Setibanya di Jakarta, Lukas langung di bawa ke RSPAD Gatoto Soebroto untuk pemeriksaan kesehatan. Hasilnya, dia harus dirawat sementara waktu.
Kepala Bagian Pemberitaan KPK Ali Fikir mengatakan, hal tersebut dilakukan karena pihaknya ingin memastikan kondisi kesehatan Lukas, sekaligus memenuhi hak asasinya sebagai tersangka.
"Kammi tetap ingin menjunjung hak asasi manusia, hak-hak kesehatan dari tersangka dan prosedur hukum juga harus kami lakukan," kata Ali.
Untuk diketahui, Lukas Enembe sudah diumumkan sebagai tersangka oleh KPK secara resmi pada Kamis, 5 Januari. Pengumuman disampaikan bersamaan penetapan dan penahanan Direktur PT Tabi Bangun Papua Rijantono Lakka.

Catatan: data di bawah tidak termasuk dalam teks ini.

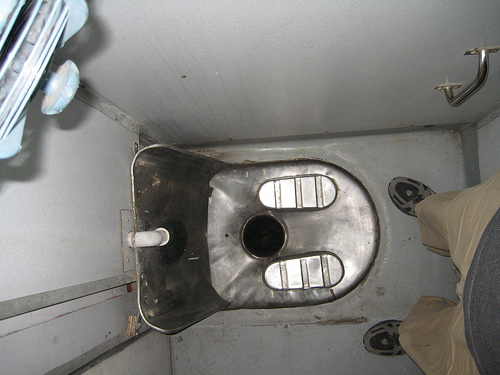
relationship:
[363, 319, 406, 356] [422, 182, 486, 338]
feet of person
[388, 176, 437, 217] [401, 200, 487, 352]
feet of person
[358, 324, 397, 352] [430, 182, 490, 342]
feet of person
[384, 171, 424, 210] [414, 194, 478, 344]
feet of person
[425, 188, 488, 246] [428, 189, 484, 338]
leg of person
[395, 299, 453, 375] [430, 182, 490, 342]
leg of person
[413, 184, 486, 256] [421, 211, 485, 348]
leg of person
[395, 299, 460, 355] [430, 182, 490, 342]
leg of person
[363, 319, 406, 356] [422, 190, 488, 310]
feet of person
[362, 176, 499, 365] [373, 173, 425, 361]
man wearing shoes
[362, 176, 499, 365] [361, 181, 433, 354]
man wearing shoes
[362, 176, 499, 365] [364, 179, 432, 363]
man wearing shoes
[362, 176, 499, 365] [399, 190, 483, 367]
man wearing pants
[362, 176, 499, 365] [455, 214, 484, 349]
man wearing shirt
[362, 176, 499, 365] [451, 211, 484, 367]
man wearing shirt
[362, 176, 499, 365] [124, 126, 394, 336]
man stands toilet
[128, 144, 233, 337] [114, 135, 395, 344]
lid of toilet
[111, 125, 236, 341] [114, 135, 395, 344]
lid of toilet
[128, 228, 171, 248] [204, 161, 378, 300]
pipe of lid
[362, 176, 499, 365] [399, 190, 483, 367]
man wears pants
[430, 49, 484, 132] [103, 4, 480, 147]
handle of door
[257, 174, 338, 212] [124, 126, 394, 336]
footprint on toilet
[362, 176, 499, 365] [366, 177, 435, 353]
man wearing shoes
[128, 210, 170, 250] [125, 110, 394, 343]
pipe coming toilet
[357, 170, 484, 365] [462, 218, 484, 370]
man wearing shirt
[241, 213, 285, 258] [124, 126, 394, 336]
hole in toilet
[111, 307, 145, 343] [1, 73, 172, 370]
piece on wall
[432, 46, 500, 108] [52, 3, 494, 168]
handle on wall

Dalam kasus ini, Rijantono diduga bisa mendapatkan proyek karena kongkalikong dengan beberapa pejabat dan Lukas Enembe sebelum lelang proyek dimulai. Komunikasi diyakini dibarengi pemberian suap.
Kesepakatan dalam kongkalikong Rijantono, Lukas dan pejabat di Papua lainnya yakni pemberian fee 14 persen dari nilai kontrak. Fee harus bersih dari pengurangan pajak.
Setidaknya, ada tiga proyek yang didapatkan Rijantono atas pemufakatan jahat itu. Pertama yakni peningkatan Jalan Entrop-Hamadi dengan nilai proyek Rp14,8 miliar.
Lalu, rehabilitasi sarana dan prasarana penunjang PAUD Integrasi dengan nilai proyek Rp13,3 miliar. Terakhir, proyek penataan lingkungan venue menembang outdoor AURI dengan nilai proyek Rp12,9 miliar.
Setelah proyek itu benar dimenangkan, Rijantono menyerahkan uang sebesar Rp1 miliar kepada Lukas. Selain itu, Lukas juga diduga menerima gratifikasi hingga miliaran rupiah. Hanya saja, Lukas ditahan karena dia mengaku sakit. Bahkan, Firli Bahuri bersama tim independen pernah menyambanginya di Jayapura, Papua.